Quel genre de personnage était ce Chris ?
Le général Quentin ignora son propre fils, fit un signe de tête à Chris, et dit : « Installe-toi. Ils sont tous bien ; tu t'y habitueras lentement ! »
Un autre tour de regards échangés entre tous. Même Rody, le plus favorisé par le général Quentin, n'avait probablement jamais entendu le général Quentin parler d'un ton aussi doux. Les gens ordinaires avaient de la chance s'ils n'étaient pas engueulés.

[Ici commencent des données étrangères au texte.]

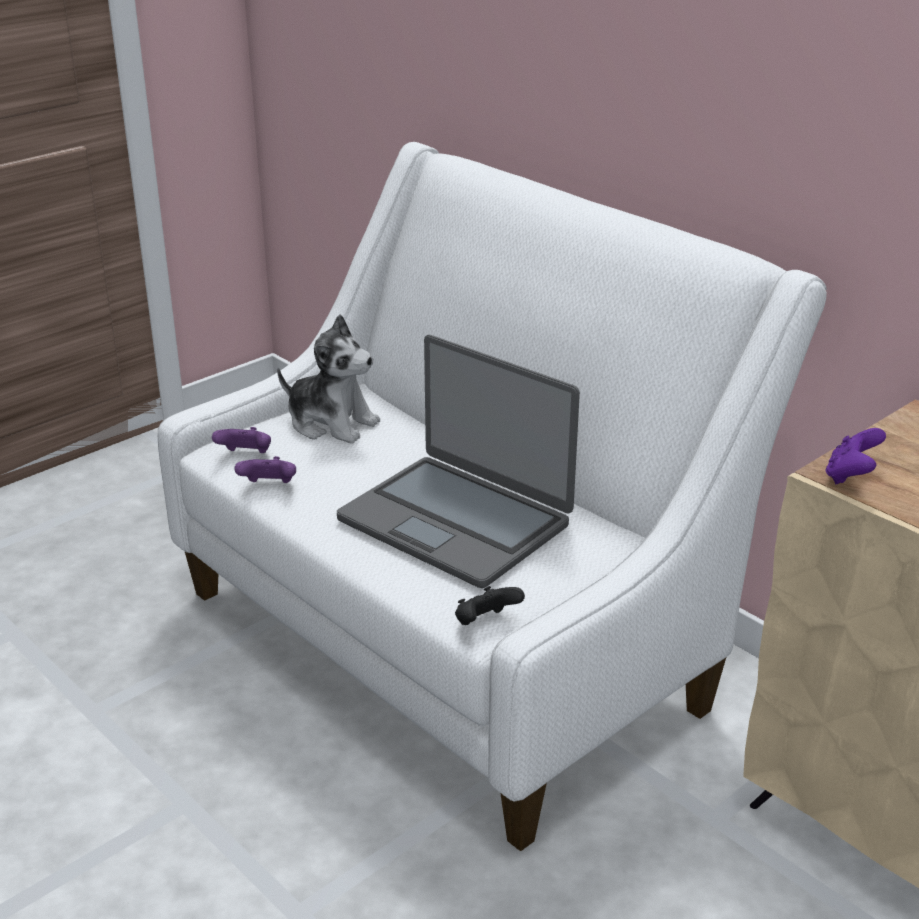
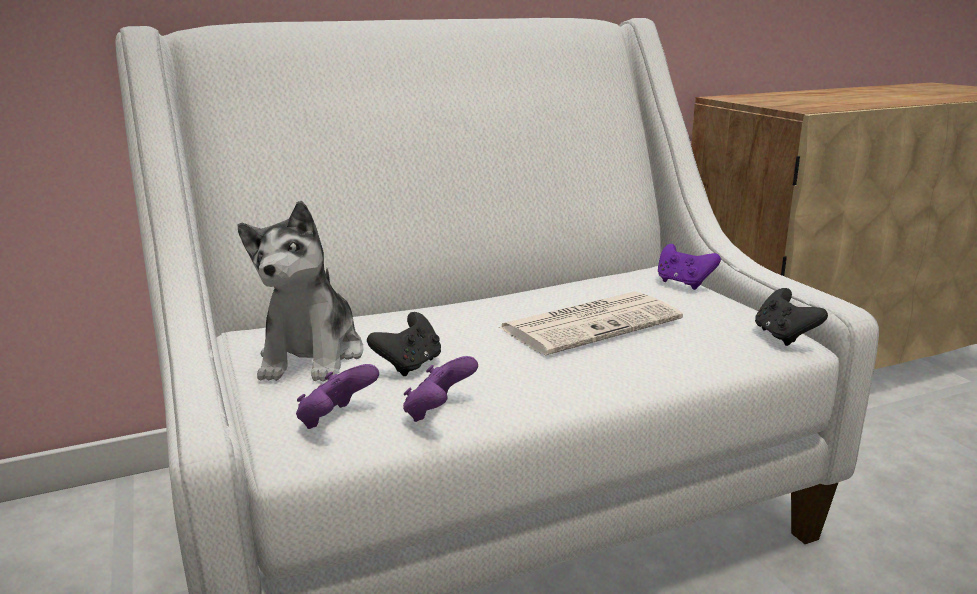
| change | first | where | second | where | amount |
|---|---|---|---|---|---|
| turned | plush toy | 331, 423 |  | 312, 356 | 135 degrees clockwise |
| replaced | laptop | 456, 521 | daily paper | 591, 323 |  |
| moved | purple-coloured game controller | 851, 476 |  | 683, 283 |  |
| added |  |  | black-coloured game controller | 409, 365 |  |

« Hé, gamin, tu viens d'où ? Tu es prince de quel pays ? Si impressionnant ! » Stanley demanda curieusement dès que le général Quentin et l'instructeur Wood furent partis.
« Je viens de la terre illustre, le Royaume de Mesboudania, le même endroit que la ville natale de mon camarade Rody. Cependant, lui est de Coro, moi non ; je suis de la capitale Riche. » Dès que le beau Chris eut dit cela, tout le monde fut envieux. Alors ce minuscule Royaume de Mesboudania était aussi la patrie des beaux gars ! Rody était déjà agaçant de beauté, mais Chris était encore plus beau que lui, de quoi avoir honte et vouloir se suicider.
« Quoi ? » Rody entendit cela, fut saisi, se retourna pour s'asseoir, et fixa Chris, stupéfait.